The union lists the hotels without contracts on its website and asks that people “not patronize” them. Among them are well-known properties including the Beverly Hilton, the Waldorf Astoria Beverly Hills, the Millennium Biltmore Hotel in downtown Los Angeles and the Sheraton Universal.
Peter Hillan, spokesperson for the Hotel Assn. of Los Angeles, said the boycott could do long-term damage to L.A.’s economy, given that conventions are scheduled years in advance and may not choose to return, since the market is competitive. Other cities will court major conferences, he said, enticing them away with lower costs and a more peaceful experience uninterrupted by labor disputes.
“Local 11’s demands today only add to the ongoing harm they are doing to the city of Los Angeles, our employees and the future of hospitality,” Hillan said. “Union members will lose out on work, tips and opportunities, should L.A. no longer be a preferred destination for conventions.”
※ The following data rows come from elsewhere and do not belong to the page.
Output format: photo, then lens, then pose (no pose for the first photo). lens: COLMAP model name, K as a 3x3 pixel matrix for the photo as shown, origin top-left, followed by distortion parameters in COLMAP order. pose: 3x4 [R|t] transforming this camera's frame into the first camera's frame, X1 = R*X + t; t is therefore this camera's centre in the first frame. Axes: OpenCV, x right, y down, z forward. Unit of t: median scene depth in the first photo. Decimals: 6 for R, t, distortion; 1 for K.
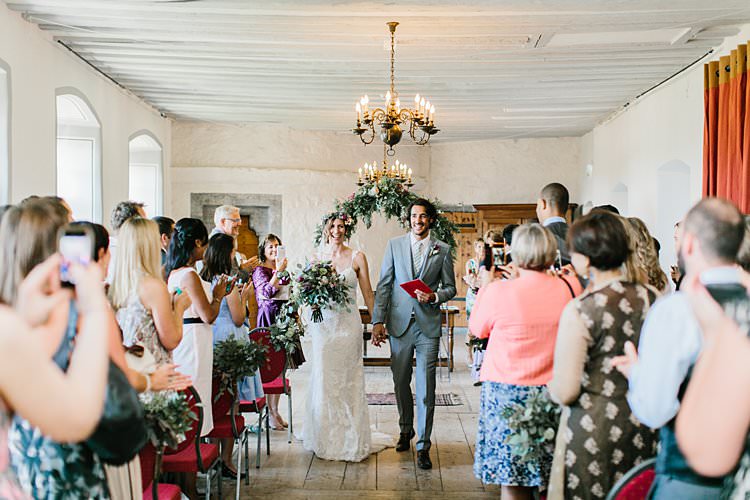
lens RADIAL K [[1092.7, 0, 375.2], [0, 1092.7, 236.6], [0, 0, 1]] dist [0.030509, 0.078409]
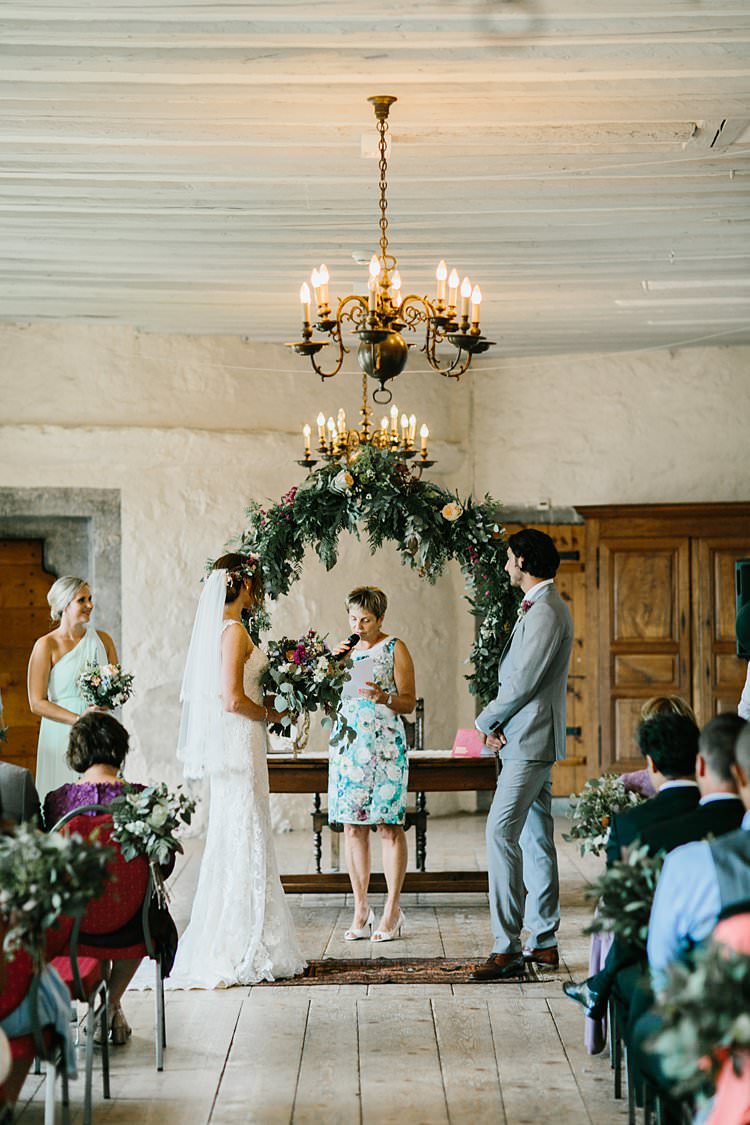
lens RADIAL K [[2693.5, 0, 375.0], [0, 2693.5, 562.5], [0, 0, 1]] dist [0.021073, -0.046718]
pose [[0.999811, -0.013146, 0.014355, -0.003724], [0.013217, 0.999901, -0.004897, -0.004794], [-0.014289, 0.005086, 0.999885, -0.053222]]
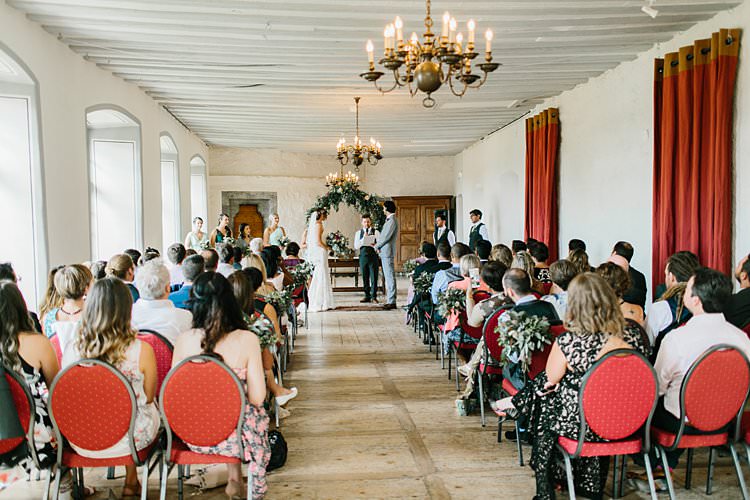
lens RADIAL K [[745.5, 0, 375.0], [0, 745.5, 250.0], [0, 0, 1]] dist [0.043177, -0.002239]
pose [[0.995843, -0.016074, 0.089656, -0.055507], [0.012053, 0.998905, 0.045211, 0.000300], [-0.090285, -0.043942, 0.994946, -0.192321]]
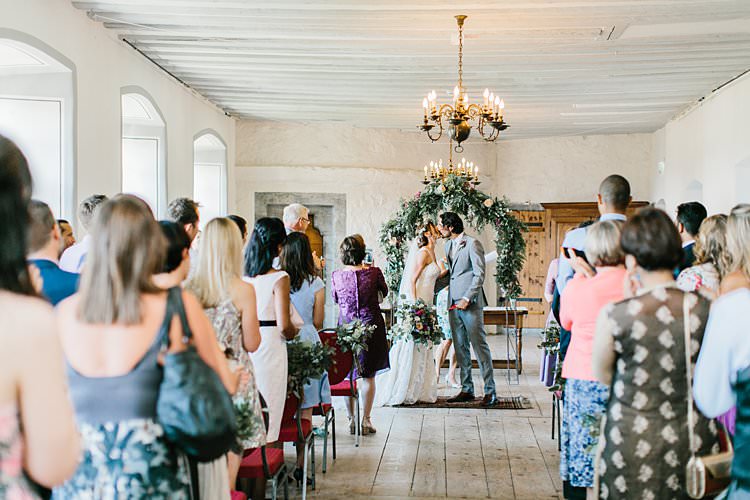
lens RADIAL K [[1092.7, 0, 375.2], [0, 1092.7, 236.6], [0, 0, 1]] dist [0.030509, 0.078409]
pose [[0.998377, -0.001392, -0.056933, -0.003861], [0.001424, 0.999999, 0.000521, 0.000210], [0.056932, -0.000601, 0.998378, 0.018135]]
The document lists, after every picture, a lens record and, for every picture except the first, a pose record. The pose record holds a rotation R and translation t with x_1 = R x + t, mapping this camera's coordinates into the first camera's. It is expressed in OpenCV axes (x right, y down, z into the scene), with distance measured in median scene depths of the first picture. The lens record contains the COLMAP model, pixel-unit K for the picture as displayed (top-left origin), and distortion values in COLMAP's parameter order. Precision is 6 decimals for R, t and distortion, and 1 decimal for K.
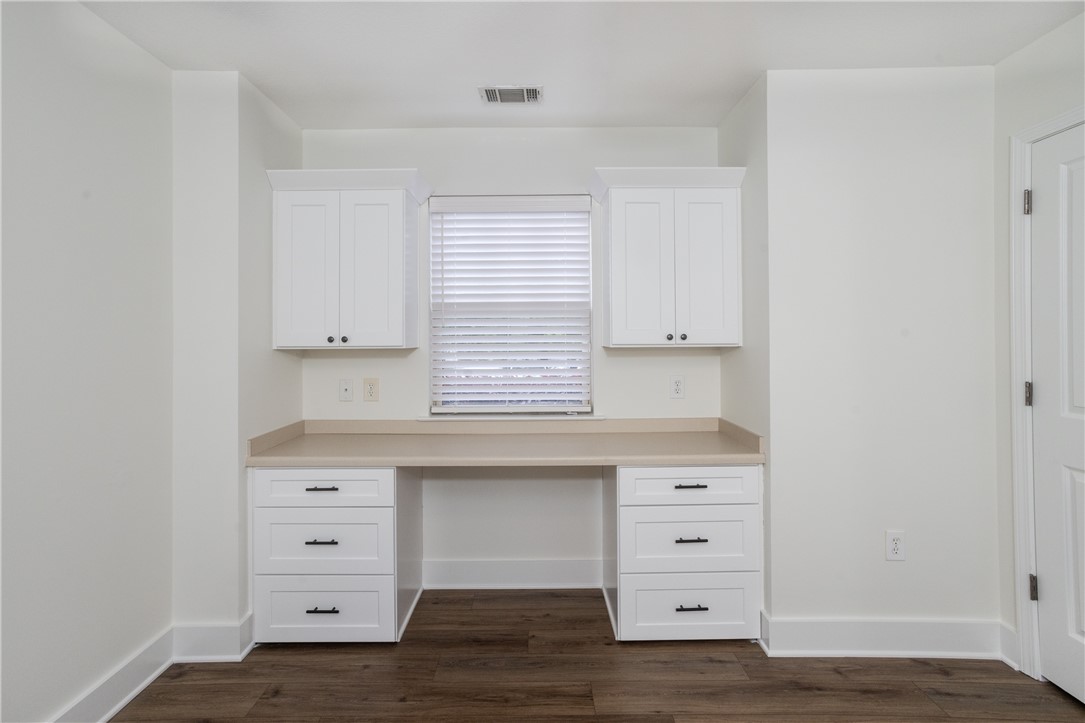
lens RADIAL K [[540.9, 0, 527.5], [0, 540.9, 333.1], [0, 0, 1]] dist [-0.034433, 0.031264]
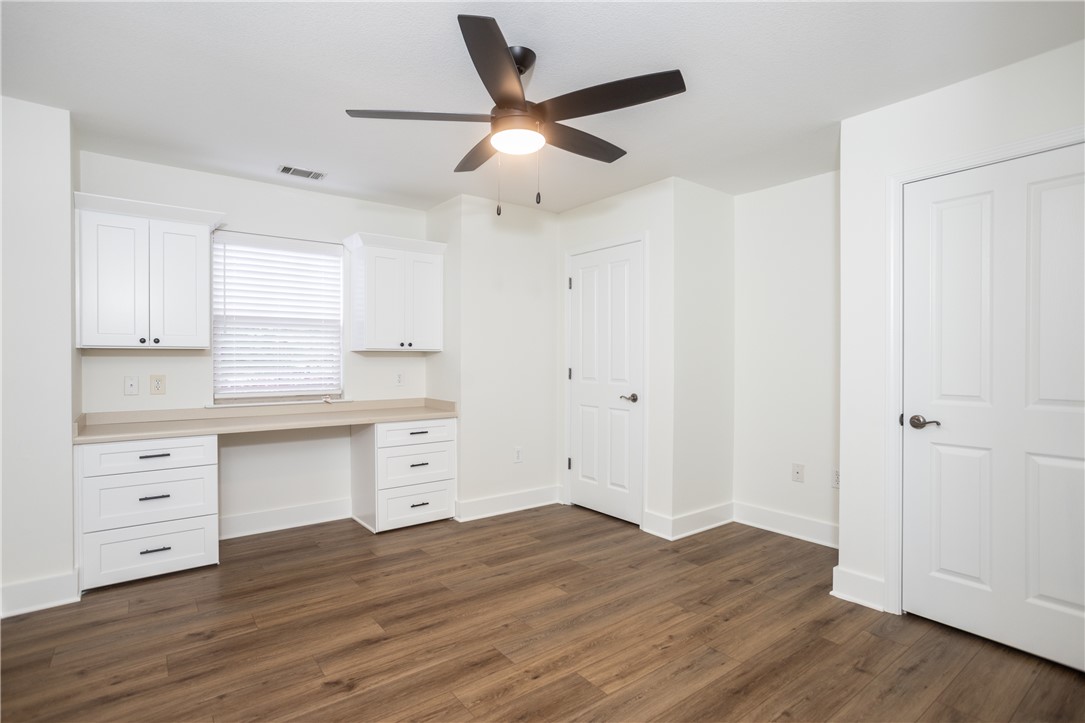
lens RADIAL K [[558.3, 0, 542.5], [0, 558.3, 361.5], [0, 0, 1]] dist [-0.003364, 0.000920]
pose [[0.788395, 0.003121, 0.615161, -0.447059], [-0.010083, 0.999918, 0.007849, 0.042055], [-0.615087, -0.012391, 0.788362, -0.588423]]
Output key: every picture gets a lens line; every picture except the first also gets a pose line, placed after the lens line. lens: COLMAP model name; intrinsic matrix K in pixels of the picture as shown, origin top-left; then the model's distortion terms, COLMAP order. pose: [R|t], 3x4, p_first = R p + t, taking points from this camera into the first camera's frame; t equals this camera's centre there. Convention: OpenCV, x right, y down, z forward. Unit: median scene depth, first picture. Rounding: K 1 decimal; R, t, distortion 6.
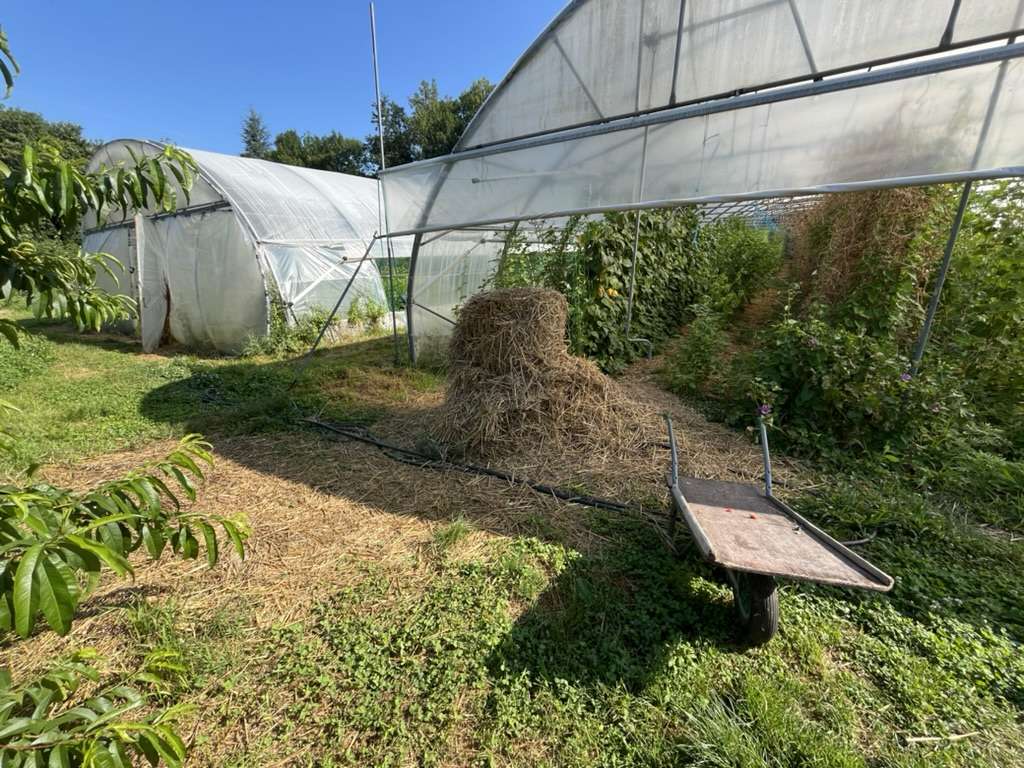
lens RADIAL K [[414.4, 0, 515.8], [0, 414.4, 387.6], [0, 0, 1]] dist [-0.003919, -0.000809]
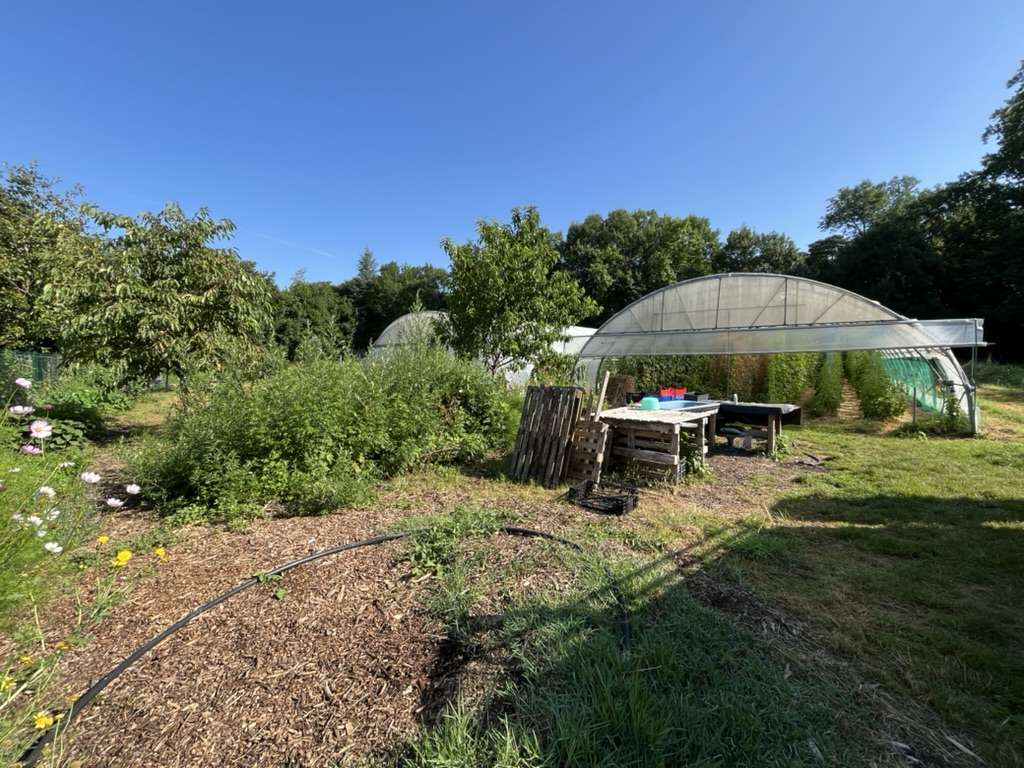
lens RADIAL K [[414.4, 0, 510.5], [0, 414.4, 384.4], [0, 0, 1]] dist [-0.003919, -0.000809]
pose [[0.993847, 0.028577, -0.107011, -0.030160], [-0.053142, 0.970705, -0.234325, 0.039838], [0.097180, 0.238570, 0.966251, -0.139407]]
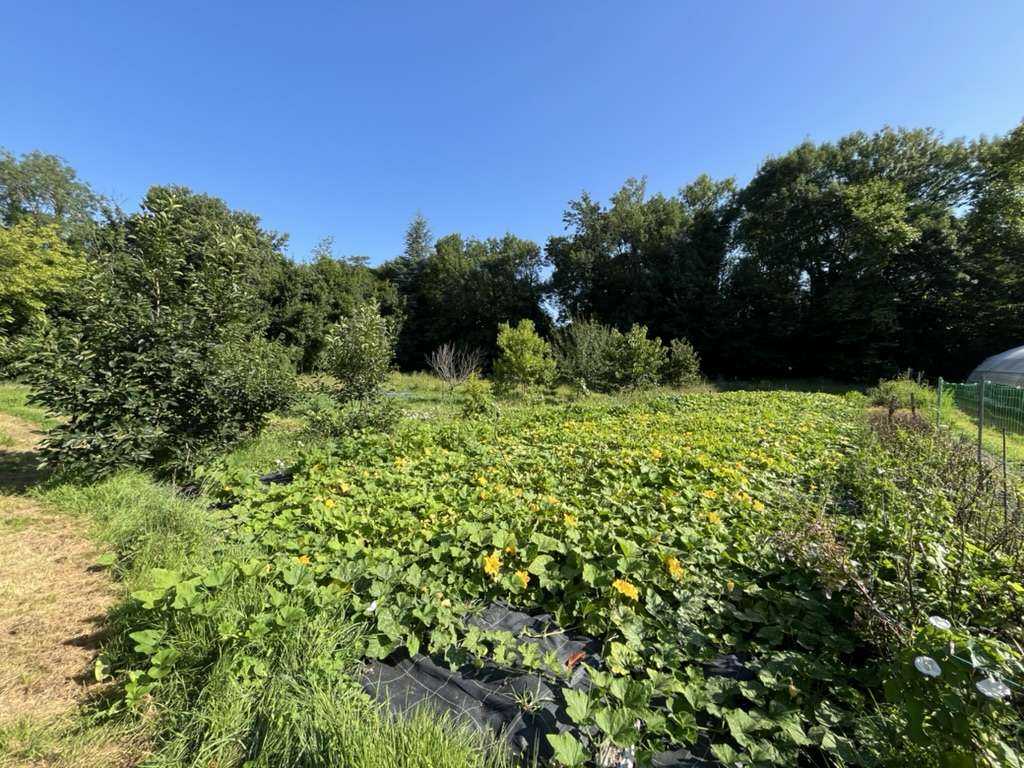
lens RADIAL K [[414.4, 0, 517.8], [0, 414.4, 392.9], [0, 0, 1]] dist [-0.003919, -0.000809]
pose [[0.988622, 0.056887, -0.139248, -0.276986], [-0.089060, 0.967396, -0.237091, -0.076032], [0.121221, 0.246795, 0.961456, 0.230570]]
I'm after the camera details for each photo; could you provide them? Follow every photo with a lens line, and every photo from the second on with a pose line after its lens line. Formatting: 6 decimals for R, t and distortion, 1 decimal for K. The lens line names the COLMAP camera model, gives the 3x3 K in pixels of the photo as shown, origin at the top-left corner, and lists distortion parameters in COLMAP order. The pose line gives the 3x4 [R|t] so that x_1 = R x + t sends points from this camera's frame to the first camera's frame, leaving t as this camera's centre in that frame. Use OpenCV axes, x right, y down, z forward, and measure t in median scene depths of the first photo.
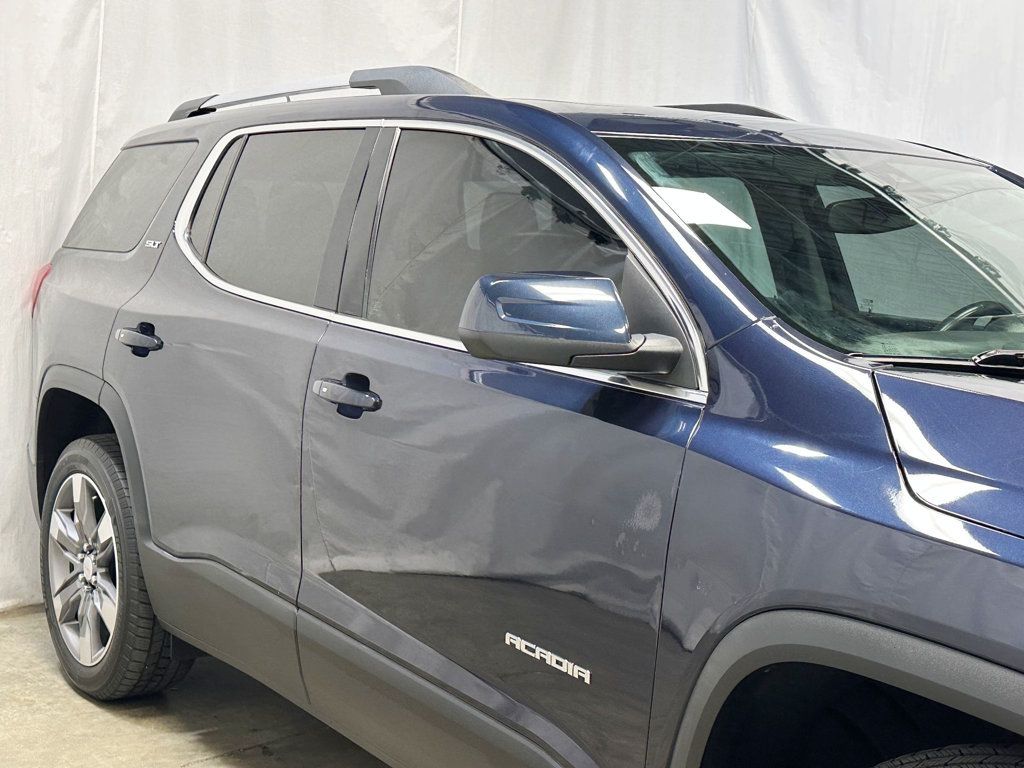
lens RADIAL K [[1334.8, 0, 512.0], [0, 1334.8, 384.0], [0, 0, 1]] dist [0.177673, -0.423217]
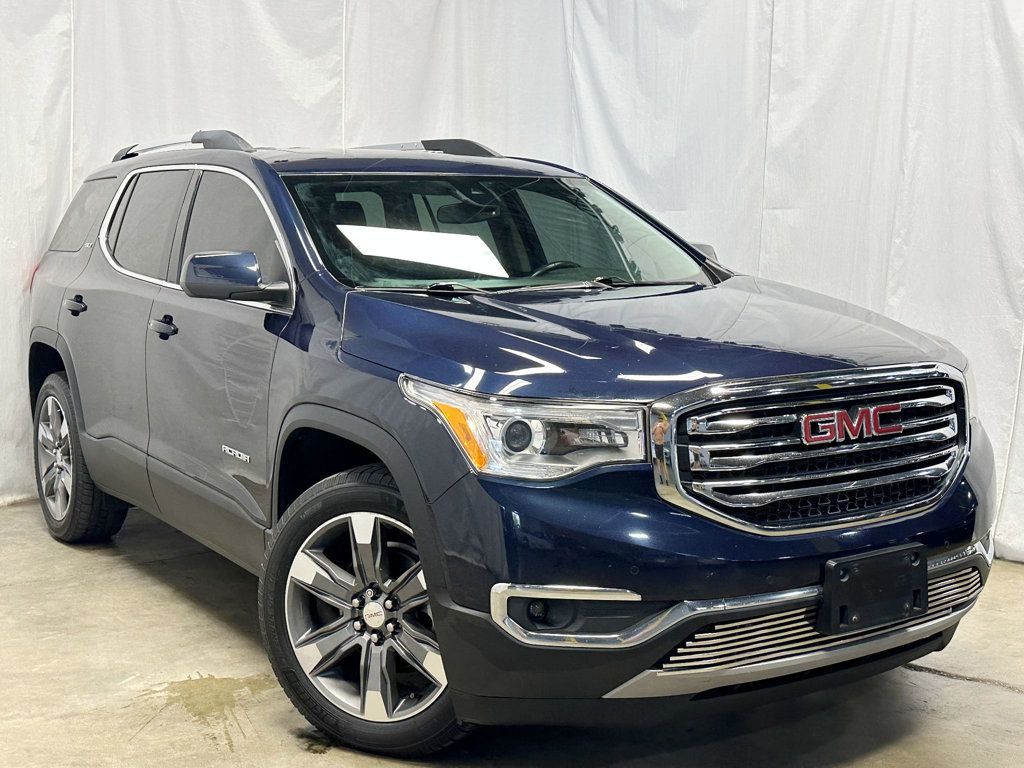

Keith Grossman, an attorney with Hirschfeld Kraemer who represents a coalition of 44 hotels involved in talks with Unite Here Local 11, did not immediately respond to a request for comment.
The two sides have held one negotiating session since the strike began, but it dissolved with both sides firmly entrenched.
The hotel coalition filed an unfair labor practice charge with the National Labor Relations Board, accusing the union of bargaining in bad faith by striking over “nonmandatory subjects” that aren’t related to wages and benefits. This includes a measure set for the 2024 ballot that would require hotels in Los Angeles to rent vacant rooms to unhoused people.
Approximately 100 hotel workers and organizers with Unite Here Local 11 protested outside the JW Marriott Hotel in downtown Los Angeles on Thursday morning. Some workers were on their lunch break from their shifts at JW Marriott — they wore black uniforms, instead of the bright red union T-shirts the rest of the crowd had donned.
Cristina Betancourt, housekeeper at the Ritz-Carlton, said 80% of her income goes toward rent. “Our employers gave us no choice but to strike,” she said at the rally.
Unite Here Local 11 co-President Kurt Petersen addressed the group, saying organizations could stand with “rapacious” hotel owners and operators, or show solidarity with workers. “The choice is clear,” he said.
Max Arias, executive director of SEIU Local 99, and other representatives of organizations who had chosen to cancel events to stand with workers, spoke. Arias said his local holds an annual retreat at Hotel Maya; this year, the union canceled it.
“We moved our event twice, to stand with hotel workers,” said Ana Grande, executive director of the Program for Torture Victims. “Move your conferences and gatherings to places that value hospitality workers, their servers, their housekeepers.”
Peter Dreier, a professor studying urban politics and policy at Occidental College who spoke at the rally, said leadership of the American Political Science Assn. had “run roughshod” over the wishes of many of its rank-and-file members by refusing to cancel its 2023 annual meeting scheduled for Aug. 31 to Sept. 3. After facing backlash, the association announced on its website that hundreds of panels previously scheduled to be held in the JW Marriott would be relocated to the Los Angeles Convention Center.
Dreier urged professors and graduate students to cancel their plans to attend altogether. “It’s a minor inconvenience that means nothing compared to the sacrifice you are making,” Dreier said.
Dreier said those planning events should always ensure their contract includes a clause that allows cancellations in the event of a strike, without financial penalty.